**Задание:**
Допиши текст об интервью Дмитрия Пескова главному редактору Business FM. Начни сразу после его последнего предложения.
==== Отрывок текста ====
Спецпроект: Строго по делу

Спецпредставитель президента по цифровому развитию: интернет больше не для игрушек — это критическая инфраструктура

Лента новостей

Дмитрий Песков и главный редактор Business FM Илья Копелевич обсудили закон о значимых IT-компаниях, суверенный интернет и проблемы глобального развития российского инновационного бизнеса

Специальный представитель президента РФ по вопросам цифрового и технологического развития Дмитрий Песков.
Специальный представитель президента РФ по вопросам цифрового и технологического развития Дмитрий Песков. Фото: Михаил Метцель/ТАСС

Изменит ли ограничение иностранного участия в значимых IT-компаниях общий вектор развития инновационных бизнесов? Кто в России в лидерах инноваций — независимые стартапы или Сбербанк с «Росатомом»? И почему успешные российские стартапы зачастую регистрируются не в России? На эти и другие вопросы в интервью главному редактору Business FM Илье Копелевичу ответил специальный представитель президента РФ по вопросам цифрового и технологического развития Дмитрий Песков.
==== Исходные данные ====
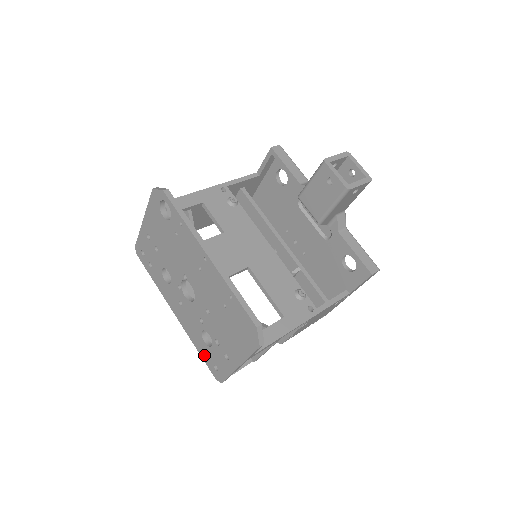
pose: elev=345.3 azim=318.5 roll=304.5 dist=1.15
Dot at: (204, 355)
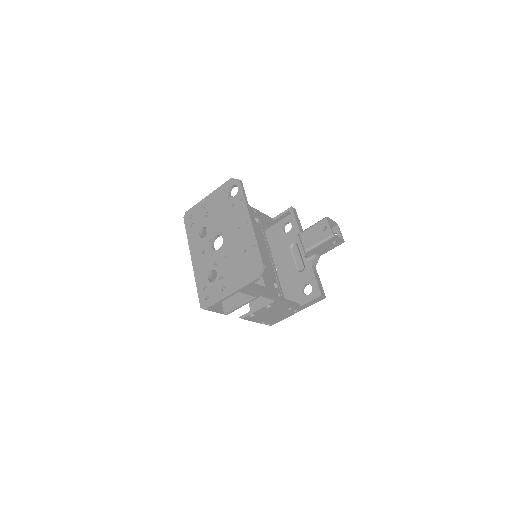
Dot at: (201, 289)
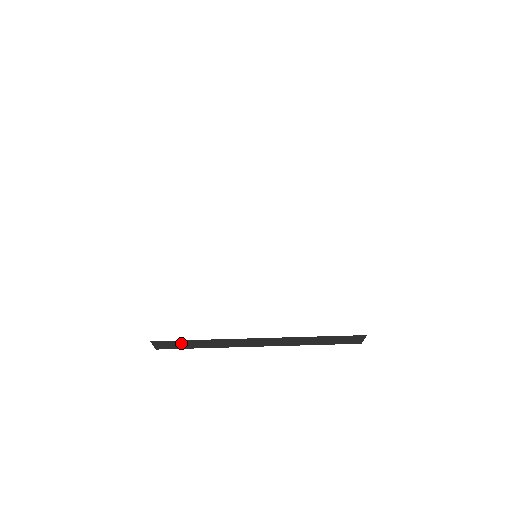
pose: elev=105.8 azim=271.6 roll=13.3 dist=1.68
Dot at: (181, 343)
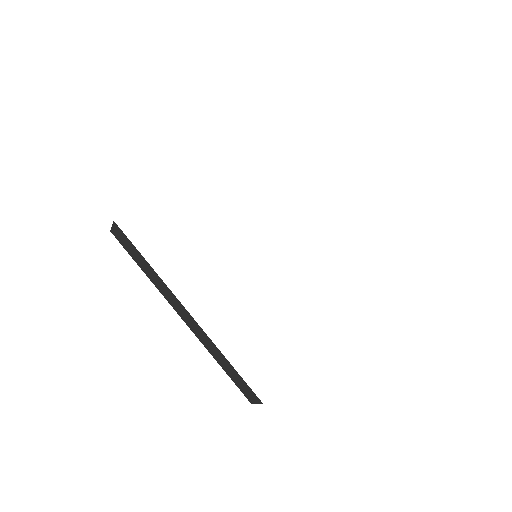
Dot at: (133, 249)
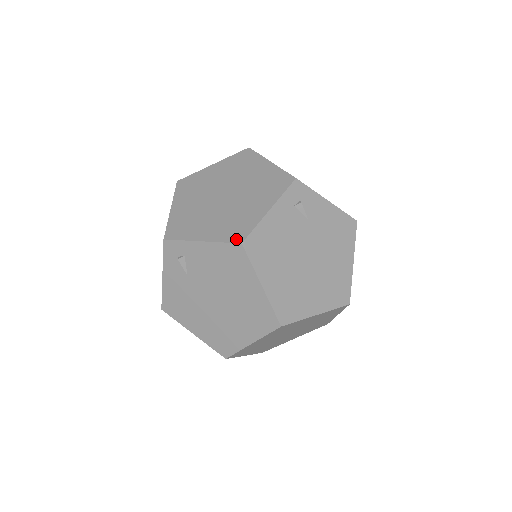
====
**Ответ:**
Один из основных фактов в жизни инновационной экономики в России — все-таки, будем считать, уже почти гарантированное принятие закона о значимых IT-компаниях. По правительственному законопроекту, поддержанному уже РСПП, иностранное участие — как минимум в голосующих акциях — 49%. Апологеты свободного рынка и развития инноваций говорят, что неважно — 49%, 20%, 60%, все равно. Раньше была модель, что инновационный бизнес международен, его путь — от венчура к NASDAQ как к основной площадке, где все инвесторы покупают инновационные компании, и глобальный рынок. Сейчас апологеты такого рыночного чистого подхода к инновациям говорят: модель сломана. Так ли это, оправданно ли это, как это трактовать?
Дмитрий Песков: Знаете, я очень люблю фильм «Стиляги». Помните, там есть прекрасный момент, когда вернувшийся из США молодой дипломат приходит к своему другу, и тот его спрашивает: как там стиляги в Америке? Он говорит: знаешь, в Америке стиляг нет. Новость для всех чистых, я не знаю, пещерных, как хотите назовите, кристально чистых либералов состоит в том, что свободного рынка нет. Его нет в России, его нет в Китае, его нет в Европе, его нет в США.
Насчет Китая — бесспорно. Насчет Европы и Америки можно все-таки поспорить. Разве Google ограничен кем-либо, кто там владеет акциями?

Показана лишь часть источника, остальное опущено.